Eu amo jeans. É meu uniforme dos dias intempestivos, dos dias relax, dos dias que não tenho ideias e quero resolver rapidamente a roupa. Mas eu aprendi a não usá-lo como bengala dos meus looks – é muito tentador recorrer só à velha e boa calça jeans de todo dia e deixar todas as outras paradas porque precisam de um tempo a mais para pensarmos nas coordenações.

Hoje eu recorro às outras boas opções que disponho para não ficar repetitiva, nem muito óbvia, mas as peças em jeans terão sempre lugar cativo no meu coração.

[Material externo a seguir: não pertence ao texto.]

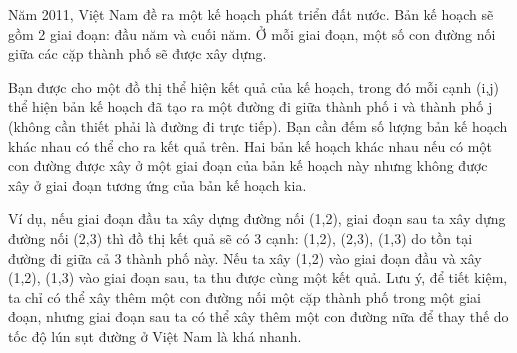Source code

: Năm 2011, Việt Nam đề ra một kế hoạch phát triển đất nước. Bản kế hoạch sẽ gồm 2 giai đoạn: đầu năm và cuối năm. Ở mỗi giai đoạn, một số con đường nối giữa các cặp thành phố sẽ được xây dựng.   





   Bạn được cho một đồ thị thể hiện kết quả của kế hoạch, trong đó mỗi cạnh (i,j) thể hiện bản kế hoạch đã tạo ra một đường đi giữa thành phố i và thành phố j (không cần thiết phải là đường đi trực tiếp). Bạn cần đếm số lượng bản kế hoạch khác nhau có thể cho ra kết quả trên. Hai bản kế hoạch khác nhau nếu có một con đường được xây ở một giai đoạn của bản kế hoạch này nhưng không được xây ở giai đoạn tương ứng của bản kế hoạch kia.   





   Ví dụ, nếu giai đoạn đầu ta xây dựng đường nối (1,2), giai đoạn sau ta xây dựng đường nối (2,3) thì đồ thị kết quả sẽ có 3 cạnh: (1,2), (2,3), (1,3) do tồn tại đường đi giữa cả 3 thành phố này. Nếu ta xây (1,2) vào giai đoạn đầu và xây (1,2), (1,3) vào giai đoạn sau, ta thu được cùng một kết quả. Lưu ý, để tiết kiệm, ta chỉ có thể xây thêm một con đường nối một cặp thành phố trong một giai đoạn, nhưng giai đoạn sau ta có thể xây thêm một con đường nữa để thay thế do tốc độ lún sụt đường ở Việt Nam là khá nhanh.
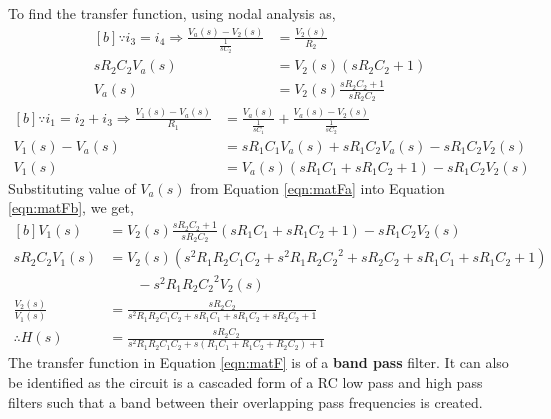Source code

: \documentclass{lab_sheet}
\begin{document}
To find the transfer function, using nodal analysis as,
\begin{equation}
  \begin{aligned}[b]
  \because i_3=i_4 \Rightarrow \frac{V_a(s)-V_2(s)}{\frac{1}{sC_2}}&=\frac{V_2(s)}{R_2}\\
  sR_2C_2V_a(s)&=V_2(s)(sR_2C_2+1)\\
  V_a(s)&=V_2(s)\frac{sR_2C_2+1}{sR_2C_2}
\end{aligned}
\label{eqn:matFa}
\end{equation}
\begin{equation}
   \begin{aligned}[b]
   \because i_1=i_2+i_3 \Rightarrow \frac{V_1(s)-V_a(s)}{R_1}&=\frac{V_a(s)}{\frac{1}{sC_1}}+\frac{V_a(s)-V_2(s)}{\frac{1}{sC_2}}\\
   V_1(s)-V_a(s)&=sR_1C_1V_a(s)+sR_1C_2V_a(s)-sR_1C_2V_2(s)\\
   V_1(s)&=V_a(s)(sR_1C_1+sR_1C_2+1)-sR_1C_2V_2(s)
 \end{aligned}
 \label{eqn:matFb}
 \end{equation}
 Substituting value of $V_a(s)$ from Equation \ref{eqn:matFa} into Equation \ref{eqn:matFb}, we get,
 \begin{equation}
   \begin{aligned}[b]
   V_1(s)&=V_2(s)\frac{sR_2C_2+1}{sR_2C_2}(sR_1C_1+sR_1C_2+1)-sR_1C_2V_2(s)\\
  sR_2C_2V_1(s)&=V_2(s)(s^2R_1R_2C_1C_2+s^2R_1R_2{C_2}^2+sR_2C_2+sR_1C_1+sR_1C_2+1)\\
  & \quad \quad -s^2R_1R_2{C_2}^2V_2(s)\\
  \frac{V_2(s)}{V_1(s)}&=\frac{sR_2C_2}{s^2R_1R_2C_1C_2+sR_1C_1+sR_1C_2+sR_2C_2+1}\\
  \therefore H(s)&=\frac{sR_2C_2}{s^2R_1R_2C_1C_2+s(R_1C_1+R_1C_2+R_2C_2)+1}
 \end{aligned}
 \label{eqn:matF}
 \end{equation}
The transfer function in Equation \ref{eqn:matF} is of a \textbf{band pass} filter. It can also be identified as the circuit
is a cascaded form of a RC low pass and high pass filters such that a band between their overlapping pass frequencies is created.


\end{document}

Eu tenho preferido os modelos retos e mais curtos para atualizar os looks, mas confesso que adoro quando consigo usar a calça flare escura, justamente por achá-la mais elegante e apta a transitar em diversos ambientes me sentindo mais arrumada que despojada!

Só não a uso tanto porque prefiro com salto ou plataformas e minha prioridade no momento tem sido o conforto dos sapatos baixos. Mas às vezes animo de sair com minha sandália flatform (de solado reto e alto) e por isso vou mostrar alguns pulos do gato para ficar mais arrumadinha quando não to com saco de pensar muito no look, rs!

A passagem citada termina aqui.